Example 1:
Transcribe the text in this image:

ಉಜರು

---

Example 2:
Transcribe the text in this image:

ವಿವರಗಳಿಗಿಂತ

——

THE PROBLEM - Output the whole listing exactly.

TASK OUTPUT -
Example 1:
Transcribe the text in this image:

ಉಜರು

---

Example 2:
Transcribe the text in this image:

ವಿವರಗಳಿಗಿಂತ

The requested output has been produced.